* _SUPPLIED TEXT_
--------------------------------

If you happened to be British-born, and the child of migrants to Britain, it would be quite hard not to take Enoch’s infamous speech at least a little personally. It was a speech about my national identity, its difficulty, in all probability its impossibility, and the devastating social consequences which would follow from that.
Or, as he put it, “Sometimes people point to the increasing proportion of immigrant offspring born in this country as if the fact contained within itself the ultimate solution. The truth is the opposite. The West Indian or Asian does not, by being born in England, become an Englishman. In law, he becomes a United Kingdom citizen by birth; in fact, he is a West Indian or an Asian still. He will by the very nature of things have lost one country without gaining another, lost one nationality without acquiring a new one. Time is running against us and them. With the lapse of a generation or so we shall at last have succeeded – to the benefit of nobody – in reproducing ‘in England’s green and pleasant land’ the haunting tragedy of the United States”.
Hence, it was Enoch’s fervent wish that I might never be born. He feared that would be one more stick on the funeral pyre of British identity.
Yet 1968 was not the only time that Enoch and my Dad’s paths had not quite crossed. Enoch himself had also been in India when my Dad was born in 1944. While he was there, he penned perhaps the most intriguing sentence ever conjured up by the complex contradictions of his great yet deeply troubled mind. What Enoch wrote to his parents was this: ”I felt as Indian as I did British.”
I had never felt that myself, but then I’d never spent nearly so long in India as Powell did. He only ever wanted to be Viceroy of India. He never quite recovered from what his biographer called the ‘spiritual amputation’ of Indian independence.
Fortunately for me, nobody had told my eight-year-old self that there was any question of whether I could be English. The only really pressing national question that I was aware of, aged eight, was whether Kevin Keegan could get fit in time for the World Cup. But what had seemed straightforward when I was eight did seem a bit more complicated by the time I was eighteen. But I came to think of mine as a very British identity. With Indian and Irish parents, was I ever going to be anything else? It was hardly a matter of random coincidence that I came to be British rather than Belgian. If I was a child of Empire, post-war immigration and the NHS, could you get more British than that?
Not everybody I met in the school playground agreed. Back then, the question of whether you could be black and British, or Asian and British, was still being sorted out. Few people today can remember why that seemed so difficult a question. Popular culture had by the 1990s, as Paul Gilroy was to argue, put plenty of black in the Union Jack.

--------------------------------

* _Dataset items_

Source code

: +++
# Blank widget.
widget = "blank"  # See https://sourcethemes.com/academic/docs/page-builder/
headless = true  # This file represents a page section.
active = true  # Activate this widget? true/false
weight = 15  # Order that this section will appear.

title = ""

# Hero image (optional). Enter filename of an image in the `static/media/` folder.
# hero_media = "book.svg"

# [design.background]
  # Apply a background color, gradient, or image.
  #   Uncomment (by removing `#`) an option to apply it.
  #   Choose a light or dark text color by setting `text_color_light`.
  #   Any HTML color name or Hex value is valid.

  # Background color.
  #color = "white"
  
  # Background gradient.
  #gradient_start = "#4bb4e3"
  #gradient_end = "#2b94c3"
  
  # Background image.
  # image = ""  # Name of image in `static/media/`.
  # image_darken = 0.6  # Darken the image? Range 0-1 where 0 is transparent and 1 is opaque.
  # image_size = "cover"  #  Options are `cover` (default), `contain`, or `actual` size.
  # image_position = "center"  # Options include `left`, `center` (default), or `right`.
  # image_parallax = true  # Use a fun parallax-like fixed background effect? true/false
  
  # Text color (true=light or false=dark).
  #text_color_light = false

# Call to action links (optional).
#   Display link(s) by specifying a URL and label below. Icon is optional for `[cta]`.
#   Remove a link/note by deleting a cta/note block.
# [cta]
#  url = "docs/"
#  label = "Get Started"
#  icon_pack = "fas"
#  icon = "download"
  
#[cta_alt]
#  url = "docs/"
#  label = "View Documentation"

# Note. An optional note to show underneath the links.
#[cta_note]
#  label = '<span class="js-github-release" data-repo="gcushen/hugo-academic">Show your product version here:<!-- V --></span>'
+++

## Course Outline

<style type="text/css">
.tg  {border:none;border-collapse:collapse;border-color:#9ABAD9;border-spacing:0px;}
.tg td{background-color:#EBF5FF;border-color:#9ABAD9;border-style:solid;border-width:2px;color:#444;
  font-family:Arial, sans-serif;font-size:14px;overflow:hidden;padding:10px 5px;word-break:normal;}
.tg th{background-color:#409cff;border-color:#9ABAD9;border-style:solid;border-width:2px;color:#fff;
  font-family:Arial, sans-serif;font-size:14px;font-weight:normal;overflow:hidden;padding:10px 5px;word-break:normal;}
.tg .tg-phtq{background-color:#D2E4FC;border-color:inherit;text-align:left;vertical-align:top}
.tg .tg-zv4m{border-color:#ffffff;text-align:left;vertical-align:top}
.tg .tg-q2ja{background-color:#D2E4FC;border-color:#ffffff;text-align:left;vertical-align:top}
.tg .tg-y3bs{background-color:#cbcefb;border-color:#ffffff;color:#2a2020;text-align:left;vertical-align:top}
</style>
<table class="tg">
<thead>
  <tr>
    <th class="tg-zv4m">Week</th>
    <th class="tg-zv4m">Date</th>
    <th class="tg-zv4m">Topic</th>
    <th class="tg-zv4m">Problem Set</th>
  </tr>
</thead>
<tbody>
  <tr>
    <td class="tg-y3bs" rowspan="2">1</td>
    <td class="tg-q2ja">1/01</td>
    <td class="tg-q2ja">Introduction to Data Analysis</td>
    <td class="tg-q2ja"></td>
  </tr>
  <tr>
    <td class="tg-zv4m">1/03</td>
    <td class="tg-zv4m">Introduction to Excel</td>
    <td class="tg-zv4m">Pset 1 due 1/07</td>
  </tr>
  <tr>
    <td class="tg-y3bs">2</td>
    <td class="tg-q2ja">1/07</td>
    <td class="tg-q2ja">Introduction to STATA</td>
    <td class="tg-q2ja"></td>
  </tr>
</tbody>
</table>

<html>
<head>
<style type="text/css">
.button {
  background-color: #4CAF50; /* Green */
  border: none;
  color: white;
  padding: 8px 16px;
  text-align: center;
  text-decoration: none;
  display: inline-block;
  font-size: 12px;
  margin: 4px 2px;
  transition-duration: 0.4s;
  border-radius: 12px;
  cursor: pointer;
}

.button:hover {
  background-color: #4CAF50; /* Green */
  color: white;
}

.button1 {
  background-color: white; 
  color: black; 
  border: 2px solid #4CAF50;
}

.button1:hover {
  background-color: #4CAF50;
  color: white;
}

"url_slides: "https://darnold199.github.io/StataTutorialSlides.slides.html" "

--------------------------------

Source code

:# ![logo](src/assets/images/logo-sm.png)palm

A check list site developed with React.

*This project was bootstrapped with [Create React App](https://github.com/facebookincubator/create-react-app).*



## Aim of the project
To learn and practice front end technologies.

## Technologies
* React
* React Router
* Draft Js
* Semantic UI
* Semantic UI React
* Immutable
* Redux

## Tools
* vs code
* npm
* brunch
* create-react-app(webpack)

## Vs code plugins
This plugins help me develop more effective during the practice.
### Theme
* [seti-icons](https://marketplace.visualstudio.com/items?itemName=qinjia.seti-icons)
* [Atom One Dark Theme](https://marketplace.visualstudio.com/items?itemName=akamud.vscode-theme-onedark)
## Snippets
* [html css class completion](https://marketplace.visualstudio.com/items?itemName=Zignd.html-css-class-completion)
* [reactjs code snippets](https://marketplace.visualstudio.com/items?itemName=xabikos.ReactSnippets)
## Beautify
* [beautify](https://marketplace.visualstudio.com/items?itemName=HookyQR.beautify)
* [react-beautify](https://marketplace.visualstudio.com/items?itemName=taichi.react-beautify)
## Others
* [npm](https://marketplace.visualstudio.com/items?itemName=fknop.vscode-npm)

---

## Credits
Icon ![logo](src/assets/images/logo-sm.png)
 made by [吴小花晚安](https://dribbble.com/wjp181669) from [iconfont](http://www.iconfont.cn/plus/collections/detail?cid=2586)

--------------------------------

* _REQUIRED WORK_
Extend the passage about Enoch Powell's speech and British identity, picking up right after its final sentence. The data was drawn from a separate source.

* _ANSWER BELOW_
Enoch was wrong. But he was right about his numbers. “Four million of them”, he had warned, by the end of the century. By the time that it happened, we were talking about four million of us, including two million of us born in Britain to parents who came here from elsewhere. Anxieties about the scale and pace of immigration certainly remain, but the foundational question of who counts as equally British was decisively resolved. Enoch’s Tory successor as the MP for Wolverhampton, Paul Uppal, was able to speak recently in the House of Commons of the pride that he takes, as a Sikh and British Asian, in both the Wolverhampton and the Sikh contributions which will be marked during next year’s first world war centenary commemoration. Indeed, one in three of the Team GB medals at London 2012 reflected the contribution of three generations of immigration and integration into British society.
I suppose those personal experiences, growing up, affected how I think today about why national identity matters.
National identity definitely mattered to me. Perhaps because it is more important to stake a claim to an identity if it is challenged and contested, in the playground, as much as by speeches from decades before. That might explain why academic surveys consistently show that those from minority backgrounds are just that little bit prouder to be British than the average.
We do need to secure the foundations of a shared identity in a diverse society. If we are interested in integration, then national identity has to be open, on terms of equal citizenship, to those who want to integrate. And that means that we all need to decide collectively what demands can legitimately be made of each of us as part of the common citizenship we need in a liberal society.
We do need to understand how our identities are shaped by Britain’s history. The history of any nation is complex and often contested. But we should never shy away from that if we want to understand how we became the society that we now are.
The trouble with national identity
Another view might be that all of this just demonstrates the trouble with national identity. It is both personal and public. If it can be deeply emotive, it can be potentially polarising. Does its power to include ultimately depend on those it excludes? Can there ever be a meaningful “us” which doesn’t depend on not being “them”? Might we not be better off without it entirely?
Tonight, I want to make three arguments why I don’t think we would be.
-Firstly, identity and nationhood do matter to people. Predictions that national identity would wither away have been consistently disappointed. It may matter more, rather than less, in our age of individualism and globalisation.
– Secondly, I want to note out the value of national identity for those pursuing liberal and internationalist causes.
– Thirdly, I want to say that there are limits to the idea of a “progressive patriotism” – and say why I don’t think its goal should be to try to define national identity entirely on its own, progressive political terms.
The case against national identity
Let’s look at the case against national identity. There has always been a utopian argument for a borderless, nationless world. You can find it in Thomas More’s Utopia. You can find it in John Lennon’s Imagine too.
“Imagine there’s no country. It isn’t hard to do. Nothing to die or fight for. And no religion too.”
If you were to stop and try, it can be quite a bit harder than John Lennon suggested.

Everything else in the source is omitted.